ORLANDO, Fla. - Computer hacker Jonathan Singer wants to remind everyone that not all hackers are of the so-called "black hat" variety who have sinister intent.
[WEB EXTRA: Extended video]
"'White hat' is what I do in my industry and profession, to help secure networks and bring awareness to make it safer," said Singer.
The longtime computer enthusiast tells News 6 that one way "black hat" hackers can steal information from smart phones and other mobile devices is through free public Wi-Fi hotspots, like the kind found in coffee shops, gyms, and airports.
A skilled hacker with a laptop and some free software can intercept data being shared on a Wi-Fi network, similar to someone eavesdropping on conversations at a cocktail party.
"It's called 'sniffing,'" said Singer. "Your computer determines whether information (shared on a Wi-Fi network) is meant for you or is meant for somebody else. For the most part, your computer is going to say 'this isn't meant for me' and discard it. What we're saying is, 'everything is meant for me.'
To demonstrate how a hacker can view data on a mobile device, realtor Charlene Larney accessed a free public Wi-Fi hotspot along the Sanford Riverwalk using her iPhone. It did not require her to enter a password.

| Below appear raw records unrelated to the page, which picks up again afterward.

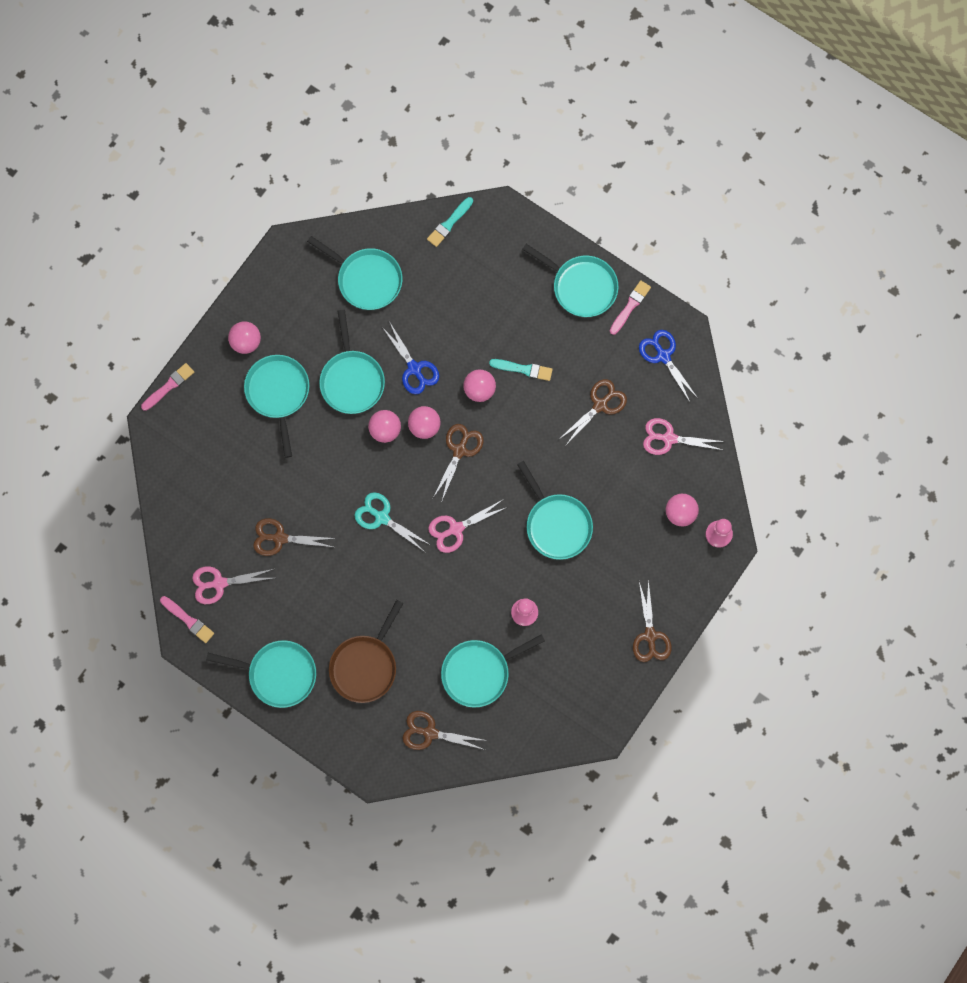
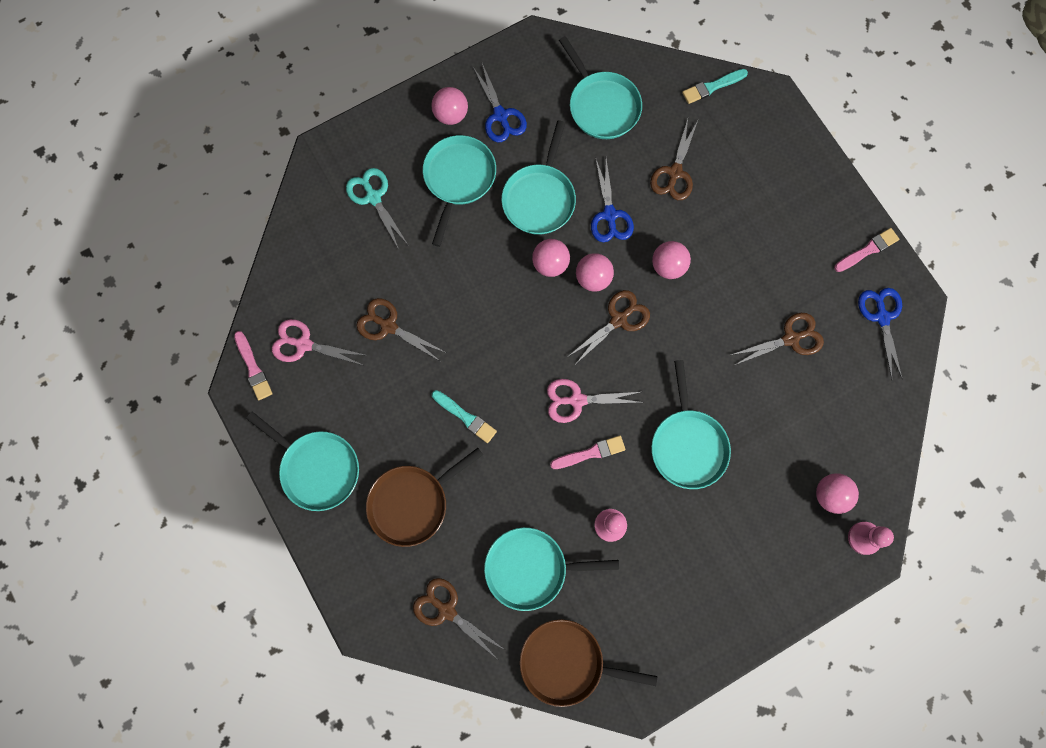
camera: 25 degrees right, 0 degrees up
pink brush [141,363,194,411] -> pink brush moved to [550,436,625,469]
turquoise scissors [355,492,429,552] -> turquoise scissors moved to [346,168,409,249]
turquoise brush [489,359,553,381] -> turquoise brush moved to [432,390,497,443]
turquoise pan [522,244,619,317] -> none
brown scissors [633,579,672,662] -> brown scissors moved to [650,119,698,200]
pink scissors [643,418,726,455] -> none
none -> blue scissors [472,63,527,142]
none -> brown pan [520,619,657,707]

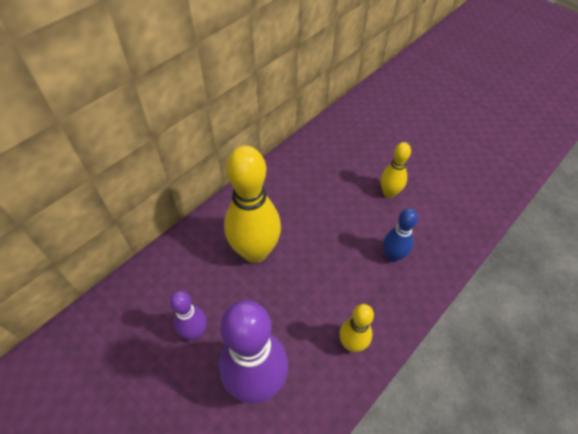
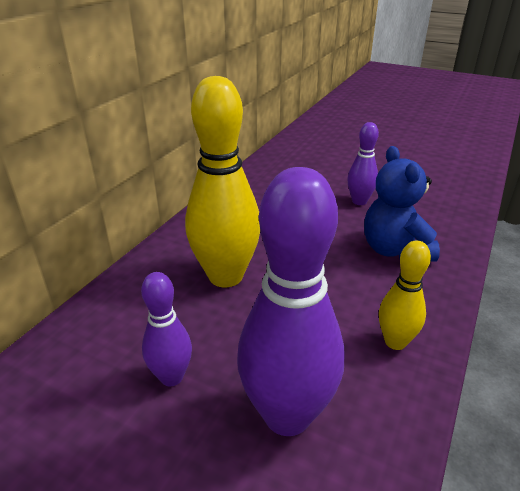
camera: 15 degrees left, 20 degrees down
yellow bowling pin [381,142,411,198] -> purple bowling pin [347,122,379,205]
blue bowling pin [384,208,418,262] -> blue teddy bear [364,146,440,261]

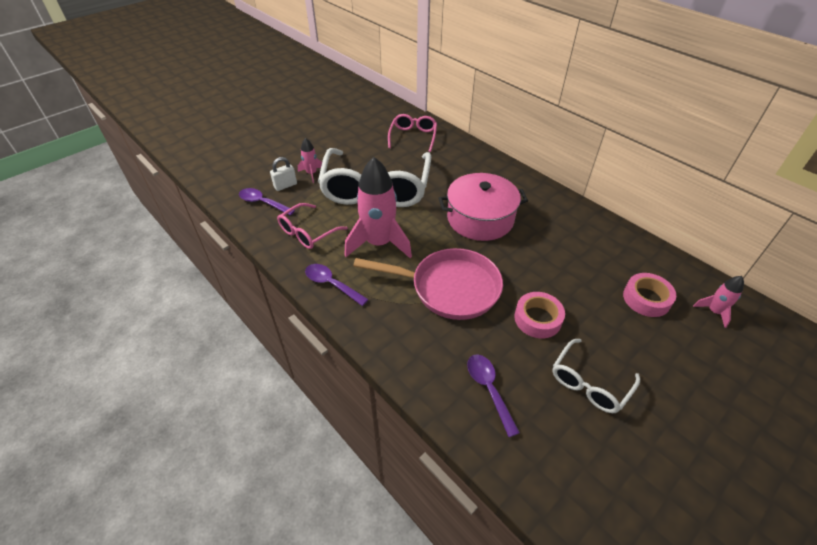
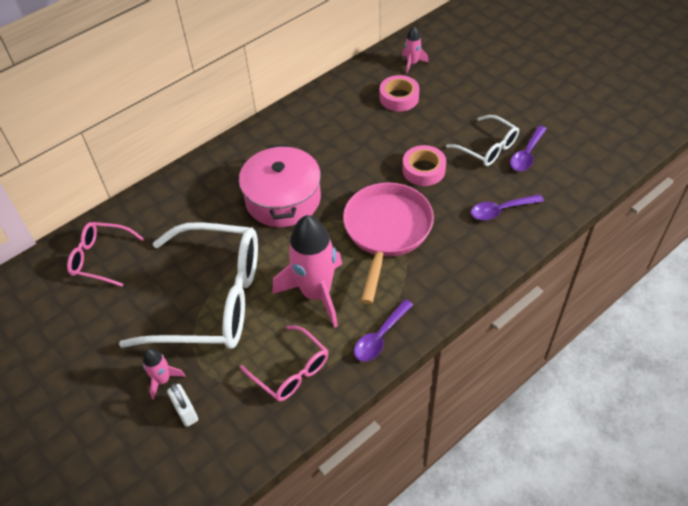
camera: 85 degrees left, 5 degrees up
purple spoon [239,188,295,216] -> purple spoon moved to [510,126,547,171]

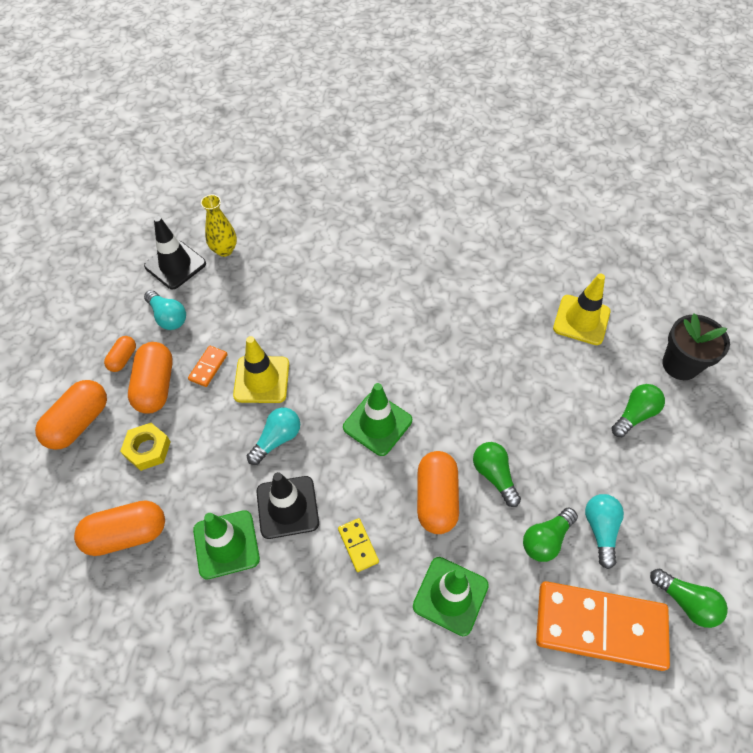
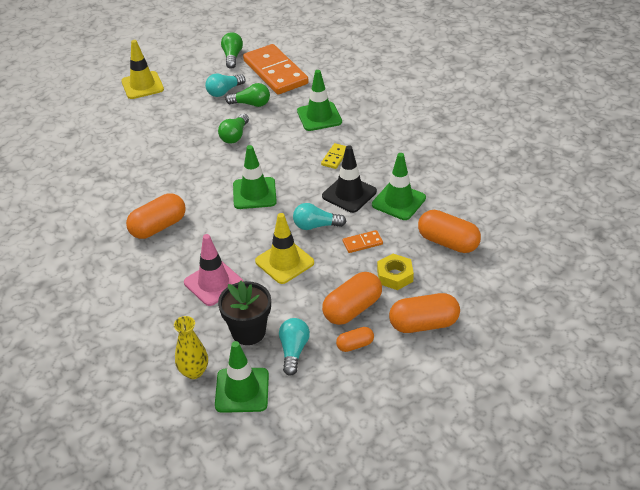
camera: 130 degrees left, 15 degrees down
black traffic cone [144,216,206,289] -> green traffic cone [215,341,269,413]
orange domino [188,346,228,387] -> orange domino moved to [343,230,383,253]
orange capsule [417,451,459,534] -> orange capsule moved to [126,193,186,239]
yellow traffic cone [553,273,610,345] -> yellow traffic cone moved to [121,40,164,99]
green light bulb [612,384,665,437] -> none
black flower pot [662,313,730,380] -> black flower pot moved to [218,281,271,345]
none -> pink traffic cone [184,234,244,306]

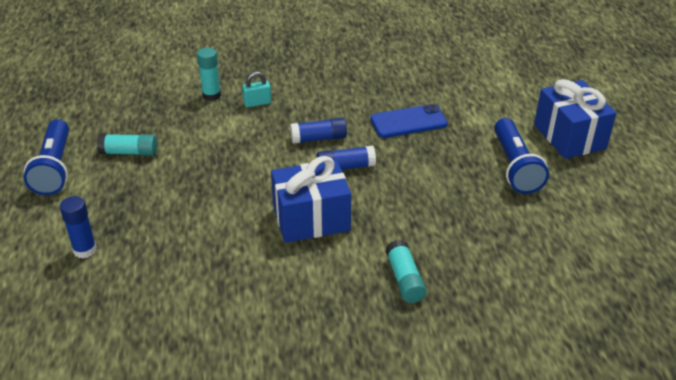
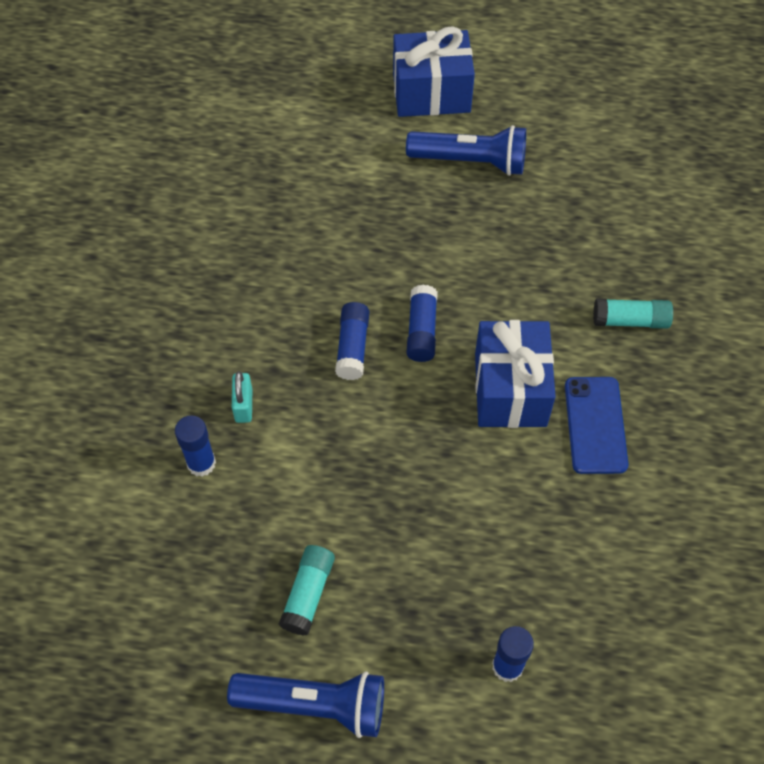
camera: 75 degrees left, 20 degrees up
turquoise glue stick [197,48,221,101] -> blue glue stick [175,415,216,477]
blue phone [370,104,448,138] -> blue phone moved to [565,377,628,474]

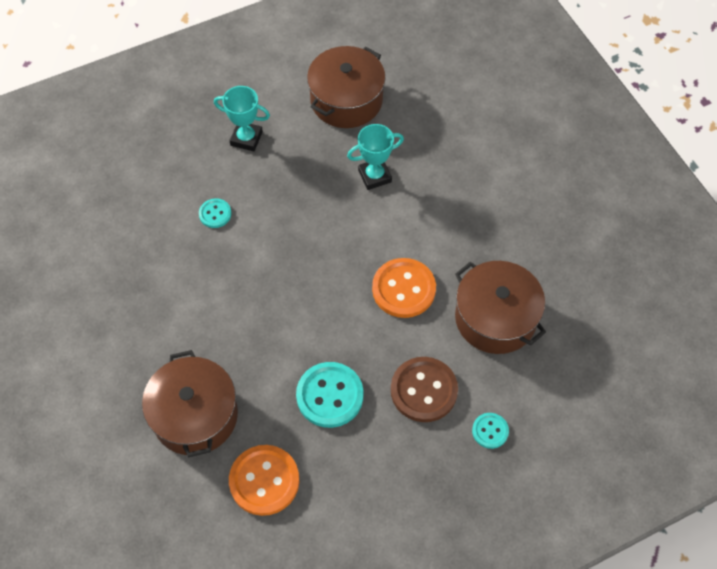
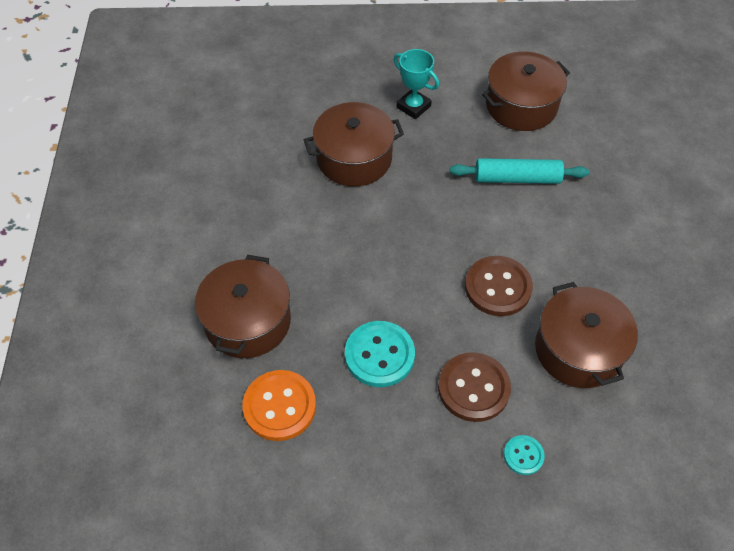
camera: 25 degrees right, 5 degrees down
turquoise button [199,198,232,228] -> brown pot [304,102,404,186]
turquoise trophy [347,124,404,190] -> turquoise rolling pin [450,158,589,184]
orange button [372,258,436,318] -> brown button [465,256,533,316]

Larney then navigated her phone's web browser to Realtor.com, a website she visits several times a day. She pulled up a map showing home listings in East Orange County. Within seconds, Singer was able to view that exact same map on his laptop, along with other data Larney's phone was sharing on the public Wi-Fi.
"We can basically reconstruct what her web page looks like," said Singer. "Anything that is appearing on her phone screen when she visits the website, I get a copy of that information, too."
Larney then navigated to another website with her iPhone, where she typed a secret message in a text box. Almost instantaneously, Singer's laptop displayed the phrase, "Hi, how are you?"
"I couldn't believe he could pull it up in just seconds and see everything I'm looking at," said Larney, who had never given much thought to security using public Wi-Fi. "They can see where you're going, where you're traveling to, where you live, your bank information."
To demonstrate how a hacker can create a phony Wi-Fi hotspot, Singer attached a small device with antennas to his laptop called a Wi-Fi Pineapple. With it, he is able to broadcast his own Wi-Fi signal. By naming it something enticing like "Free Wi-Fi," a mobile device user might be tricked into logging onto it.
"It's what we call 'man-in-the-middle'," said Singer. "You can provide that free internet service, but you're monitoring all of the traffic."
With the Wi-Fi Pineapple, Singer can also mimic a legitimate Wi-Fi hotspot and force the mobile device to log on without the user's knowledge.
After a mobile device accesses a Wi-Fi network, such as one at Orlando International Airport, it constantly sends out signals trying to automatically establish contact with that Wi-Fi network again. Using the Wi-Fi Pineapple, Singer is able to see all of the places a mobile device has accessed Wi-Fi previously. He can then create his own Wi-Fi signal using one of the legitimate Wi-Fi hotspot names, tricking the mobile device into logging on to his network.
"Because I'm in control of the wireless access point, and you're connected to my device, I rule that thing," said Singer.
Once a mobile device is connected to a hacker's Wi-Fi network, a phony software update can be sent to the phone, giving the hacker access to text messages, photos, and other private information, according to Singer.
So how can mobile device users protect their data?
“I don't want people feeling hopeless,” said Singer. “With a little bit of awareness they can surf safely online and they can transmit information they consider sensitive, as long as they know what to look for.”
He recommends avoiding free public Wi-Fi that does not require a password. By requiring a password to access the internet, the Wi-Fi provider has also likely enabled encryption on the network, making it more difficult for hackers to view the data being shared.
Big-name companies that provide free Wi-Fi without passwords, such as Starbucks and McDonalds, probably have additional security features in place to protect its customers, according to Singer.
“They're going to invest in the hardware to prevent these kinds of attacks,” he said.
When transmitting sensitive data on a mobile device, Singer makes sure the website uses encryption, usually noted by a padlock icon and green text in the address bar.
“Everybody in the social media game these days has enabled encryption,” said Singer, suggesting sites like Facebook and Instagram have additional security measures in place.
And Singer urges mobile device users to be selective about their online activity while connected to a public Wi-Fi network.
“If its sensitive information, such as banking, personal notes, even medical information, that's generally something you don't want to share in public,” said Singer. “You wouldn't have that conversation in public, so you wouldn't transmit it in public either.”